Smoke is moving fast, uttering passcodes so quickly they're unintelligible to Cisco. “Hurry!” she tells him. “Come.”
Meanwhile the dreckads are also coming more quickly.
How's your family, Citizen ZEZQ112? Look! Look up here
. Cisco looks up to see a massive sign high on the gallery: “Acme Loss Insurance:
Let Us ..ck Up Your Loved Ones.
It means to say “Back Up Your Loved Ones.” Even as Cisco notices the sign, a new voice yammers at him:
How are you gonna feel when she's gone? The one you love. Dead. And you with no spare. Nobody but yourself to blame.
These corridors have stood vacant since lockdown, since before “families” and “women you love” became anachronisms, yet the dreckad triggers still function. More letters disappear even as he reads the sign.
The insurance agent croaks and dies. The other voices are also going silent. Cisco breaks into a sprint to keep up with Smoke. Then he stops. A forty‐ton media ball is dropping from high above. It explodes on the floor thirty meters ahead. Where's the field matrix? Seconds later, shards of screen and mirror frizzle and flash up against the force‐field baffle less than a meter from where Cisco stands; this part of the matrix, at least, still works.
Smoke delivers the entry code for the next cell and tells Cisco, “Move.”
An all‐but‐subliminal chittering serves little notice before the entire stack of arcades collapses, level upon level. Whump, whump, whump. The supporting wall and a row of flitter stations underneath first blur and then disintegrate as the whole lot comes down in great clouds of dust lit by shafts of sunlight that invade these spaces for the first time ever.

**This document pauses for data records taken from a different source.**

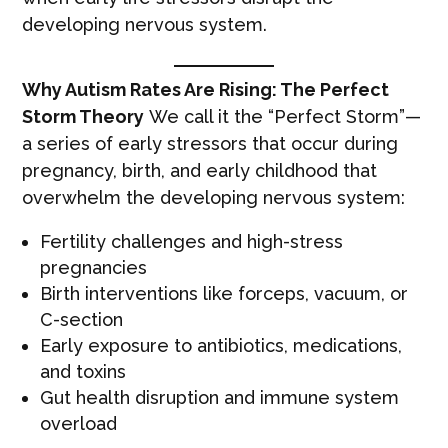
developing nervous system.
Why Autism Rates Are Rising: The Perfect
Storm Theory
We call it the “Perfect Storm”—
a series of early stressors that occur during
pregnancy, birth, and early childhood that
overwhelm the developing nervous system:
Fertility challenges and high-stress
pregnancies
Birth interventions like forceps, vacuum, or
C-section
Early exposure to antibiotics, medications,
and toxins
Gut health disruption and immune system
overload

Cisco feels the sun on his face.
•
This is a real breach. Eddie Eight's promised end of the world. The whole mall is going down.
“This way, this way.” Smoke, a fleet silver shadow, moves east. For lack of any obvious alternative, Cisco follows. But how can Smoke know what she's doing?
“Sky?” says Cisco, on a sudden hunch. At the same time he's pretty sure, now, that this whole thing is more than a lovers' rendezvous gone bad.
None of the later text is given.